Need to create a jsonl file on python according to certain format

Hi,
I need to create a jsonl file on Python which AutoML Natural Language Entity Extraction expects,
plz, see it below:

{
  "annotations": [
     {
      "text_extraction": {
         "text_segment": {
            "end_offset": number, "start_offset": number
          }
       },
       "display_name": string
     },
     {
       "text_extraction": {
          "text_segment": {
             "end_offset": number, "start_offset": number
           }
        },
        "display_name": string
     },
   ...
  ],
  "text_snippet":
    {"content": string}
}

Any clues?
thanks in advance

This should hopefully be pretty straightforward – if the end offset and start offset are the character offsets into the text, those are going to be the same values you have in the "spans" added by Prodigy.

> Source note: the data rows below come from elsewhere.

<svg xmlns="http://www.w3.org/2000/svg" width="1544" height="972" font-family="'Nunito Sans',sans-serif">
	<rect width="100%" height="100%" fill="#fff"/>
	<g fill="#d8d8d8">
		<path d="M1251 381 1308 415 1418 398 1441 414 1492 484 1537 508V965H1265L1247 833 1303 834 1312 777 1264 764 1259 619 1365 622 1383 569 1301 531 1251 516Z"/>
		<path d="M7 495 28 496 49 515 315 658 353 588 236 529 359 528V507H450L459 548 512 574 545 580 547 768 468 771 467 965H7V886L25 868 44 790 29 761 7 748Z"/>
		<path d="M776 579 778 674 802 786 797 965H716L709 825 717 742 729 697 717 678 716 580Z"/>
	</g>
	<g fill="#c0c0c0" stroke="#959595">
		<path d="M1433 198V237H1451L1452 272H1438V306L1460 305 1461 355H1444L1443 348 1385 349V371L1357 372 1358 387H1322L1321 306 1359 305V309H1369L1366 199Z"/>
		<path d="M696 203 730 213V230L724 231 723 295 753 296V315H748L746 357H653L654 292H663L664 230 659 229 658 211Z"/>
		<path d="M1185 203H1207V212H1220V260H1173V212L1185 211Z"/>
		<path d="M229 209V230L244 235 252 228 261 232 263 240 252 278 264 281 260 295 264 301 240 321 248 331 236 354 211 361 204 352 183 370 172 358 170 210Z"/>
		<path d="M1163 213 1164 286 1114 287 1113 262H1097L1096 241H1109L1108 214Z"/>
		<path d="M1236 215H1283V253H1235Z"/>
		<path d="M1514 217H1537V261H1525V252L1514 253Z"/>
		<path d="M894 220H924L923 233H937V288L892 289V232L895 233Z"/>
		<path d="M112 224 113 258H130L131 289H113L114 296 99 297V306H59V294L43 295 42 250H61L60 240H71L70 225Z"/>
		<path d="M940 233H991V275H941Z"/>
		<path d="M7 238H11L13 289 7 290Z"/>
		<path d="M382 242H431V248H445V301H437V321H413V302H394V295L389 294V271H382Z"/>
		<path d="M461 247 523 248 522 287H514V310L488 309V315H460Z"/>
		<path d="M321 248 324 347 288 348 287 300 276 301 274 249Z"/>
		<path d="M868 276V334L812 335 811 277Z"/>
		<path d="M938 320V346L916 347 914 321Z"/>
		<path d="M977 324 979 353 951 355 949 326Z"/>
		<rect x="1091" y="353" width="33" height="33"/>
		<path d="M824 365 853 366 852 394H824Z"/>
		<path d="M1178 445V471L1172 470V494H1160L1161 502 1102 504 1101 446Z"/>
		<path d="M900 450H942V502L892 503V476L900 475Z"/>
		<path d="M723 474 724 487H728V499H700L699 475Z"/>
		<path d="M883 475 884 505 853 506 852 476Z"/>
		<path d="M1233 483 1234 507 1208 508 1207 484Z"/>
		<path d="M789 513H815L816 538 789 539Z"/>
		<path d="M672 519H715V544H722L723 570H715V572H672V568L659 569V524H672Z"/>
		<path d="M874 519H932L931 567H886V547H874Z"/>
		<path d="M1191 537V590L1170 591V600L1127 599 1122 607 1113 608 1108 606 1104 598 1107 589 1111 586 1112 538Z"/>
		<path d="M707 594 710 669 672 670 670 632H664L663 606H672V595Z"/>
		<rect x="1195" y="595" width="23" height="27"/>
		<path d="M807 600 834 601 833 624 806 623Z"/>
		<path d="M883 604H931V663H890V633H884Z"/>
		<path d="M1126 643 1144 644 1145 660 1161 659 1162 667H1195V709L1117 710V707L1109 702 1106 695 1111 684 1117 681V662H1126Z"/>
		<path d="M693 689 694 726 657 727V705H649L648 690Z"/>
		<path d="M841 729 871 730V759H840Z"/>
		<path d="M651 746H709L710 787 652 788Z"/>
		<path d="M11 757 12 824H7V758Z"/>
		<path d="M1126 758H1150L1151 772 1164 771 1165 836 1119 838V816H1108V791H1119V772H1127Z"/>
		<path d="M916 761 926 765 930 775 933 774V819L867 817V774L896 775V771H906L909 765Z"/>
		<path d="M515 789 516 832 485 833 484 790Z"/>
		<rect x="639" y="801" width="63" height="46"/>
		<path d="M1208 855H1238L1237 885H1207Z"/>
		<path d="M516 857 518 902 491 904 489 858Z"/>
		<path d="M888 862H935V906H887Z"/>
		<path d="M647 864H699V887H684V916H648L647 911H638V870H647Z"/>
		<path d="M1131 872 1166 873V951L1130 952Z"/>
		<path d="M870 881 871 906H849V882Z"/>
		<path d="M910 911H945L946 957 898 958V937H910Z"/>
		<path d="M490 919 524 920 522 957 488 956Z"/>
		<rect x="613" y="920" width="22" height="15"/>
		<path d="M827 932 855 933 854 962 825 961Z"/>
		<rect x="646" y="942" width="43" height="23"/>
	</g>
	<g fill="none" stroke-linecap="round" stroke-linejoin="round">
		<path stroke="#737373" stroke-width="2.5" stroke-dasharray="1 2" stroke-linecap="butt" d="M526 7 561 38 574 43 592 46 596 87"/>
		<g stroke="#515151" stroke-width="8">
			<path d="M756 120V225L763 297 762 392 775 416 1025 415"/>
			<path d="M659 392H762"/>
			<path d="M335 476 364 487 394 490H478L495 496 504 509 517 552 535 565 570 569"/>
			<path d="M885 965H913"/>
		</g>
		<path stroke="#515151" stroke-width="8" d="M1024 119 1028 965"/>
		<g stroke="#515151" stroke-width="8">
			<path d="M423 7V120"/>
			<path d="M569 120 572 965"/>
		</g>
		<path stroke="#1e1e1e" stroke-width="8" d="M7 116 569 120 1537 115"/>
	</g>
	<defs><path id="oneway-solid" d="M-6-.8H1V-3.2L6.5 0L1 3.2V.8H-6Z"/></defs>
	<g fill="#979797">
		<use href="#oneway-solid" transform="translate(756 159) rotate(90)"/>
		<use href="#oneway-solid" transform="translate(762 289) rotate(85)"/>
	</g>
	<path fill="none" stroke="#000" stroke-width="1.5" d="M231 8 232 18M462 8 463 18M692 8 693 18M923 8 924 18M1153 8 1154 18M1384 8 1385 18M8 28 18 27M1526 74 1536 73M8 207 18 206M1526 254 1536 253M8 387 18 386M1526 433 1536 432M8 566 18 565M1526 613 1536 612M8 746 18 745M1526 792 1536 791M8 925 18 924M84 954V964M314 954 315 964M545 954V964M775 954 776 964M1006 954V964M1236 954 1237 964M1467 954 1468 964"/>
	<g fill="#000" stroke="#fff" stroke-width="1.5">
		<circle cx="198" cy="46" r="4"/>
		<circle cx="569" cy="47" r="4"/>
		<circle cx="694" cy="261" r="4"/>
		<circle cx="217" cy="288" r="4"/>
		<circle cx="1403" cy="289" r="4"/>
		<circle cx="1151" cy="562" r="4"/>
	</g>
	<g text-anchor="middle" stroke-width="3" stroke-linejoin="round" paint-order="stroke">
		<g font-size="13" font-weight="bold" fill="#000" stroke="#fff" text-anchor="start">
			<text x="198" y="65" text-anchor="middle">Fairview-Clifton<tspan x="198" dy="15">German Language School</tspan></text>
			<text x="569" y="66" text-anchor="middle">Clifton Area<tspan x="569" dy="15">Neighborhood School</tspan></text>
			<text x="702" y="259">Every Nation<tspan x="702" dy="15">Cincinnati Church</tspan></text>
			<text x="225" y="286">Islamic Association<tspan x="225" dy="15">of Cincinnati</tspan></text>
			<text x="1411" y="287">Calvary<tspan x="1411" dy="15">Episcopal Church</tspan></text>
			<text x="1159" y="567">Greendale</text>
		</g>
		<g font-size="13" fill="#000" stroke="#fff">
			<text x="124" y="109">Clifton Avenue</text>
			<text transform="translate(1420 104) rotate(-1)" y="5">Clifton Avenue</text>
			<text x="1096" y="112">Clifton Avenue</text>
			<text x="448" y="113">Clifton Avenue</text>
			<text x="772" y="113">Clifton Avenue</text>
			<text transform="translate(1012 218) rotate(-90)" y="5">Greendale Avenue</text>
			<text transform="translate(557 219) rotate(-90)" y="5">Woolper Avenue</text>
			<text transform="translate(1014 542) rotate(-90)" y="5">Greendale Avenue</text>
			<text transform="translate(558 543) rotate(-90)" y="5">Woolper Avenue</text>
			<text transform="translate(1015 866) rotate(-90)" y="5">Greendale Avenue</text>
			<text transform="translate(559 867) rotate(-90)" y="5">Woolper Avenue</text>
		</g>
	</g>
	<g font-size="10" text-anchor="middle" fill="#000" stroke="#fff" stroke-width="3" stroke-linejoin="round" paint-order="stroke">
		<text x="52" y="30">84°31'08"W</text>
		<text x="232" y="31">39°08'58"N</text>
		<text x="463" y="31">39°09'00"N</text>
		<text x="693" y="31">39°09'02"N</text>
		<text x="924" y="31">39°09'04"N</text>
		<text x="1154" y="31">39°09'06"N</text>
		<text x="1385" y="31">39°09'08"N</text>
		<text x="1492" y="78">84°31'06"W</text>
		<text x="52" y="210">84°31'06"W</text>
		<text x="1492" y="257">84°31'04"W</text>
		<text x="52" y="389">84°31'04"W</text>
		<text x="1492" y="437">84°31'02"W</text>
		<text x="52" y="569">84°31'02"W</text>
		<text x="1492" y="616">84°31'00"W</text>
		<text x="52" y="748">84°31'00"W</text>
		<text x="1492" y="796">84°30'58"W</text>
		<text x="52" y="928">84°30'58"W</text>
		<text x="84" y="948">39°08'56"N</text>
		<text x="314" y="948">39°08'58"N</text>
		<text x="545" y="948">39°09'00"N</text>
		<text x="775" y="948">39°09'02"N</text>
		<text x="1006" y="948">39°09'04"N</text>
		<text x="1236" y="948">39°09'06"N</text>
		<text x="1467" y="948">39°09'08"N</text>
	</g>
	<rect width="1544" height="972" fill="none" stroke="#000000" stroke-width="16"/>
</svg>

Not sure what the display_name is? Is that the label? And text_snippet.content is the tasks's "text".

Maybe something like this? Untested and you might have to fiddle around with it a bit ot get the format and values right. But it shouldn't be too hard.

from prodigy.components.db import connect
import srsly

db = connect()
examples = db.get_dataset("your_dataset")
converted = []
for eg in examples:
    converted.append(
        {
            "text_snippet": {"content": eg["text"]},
            "annotations": [
                {
                    "text_extraction": {
                        "text_segment": {
                            "end_offset": span["end"],
                            "start_offset": span["start"],
                        }
                    },
                    "display_name": span["label"],
                }
                for span in eg.get("spans", [])
            ],
        }
    )
srsly.write_jsonl("converted.jsonl", converted)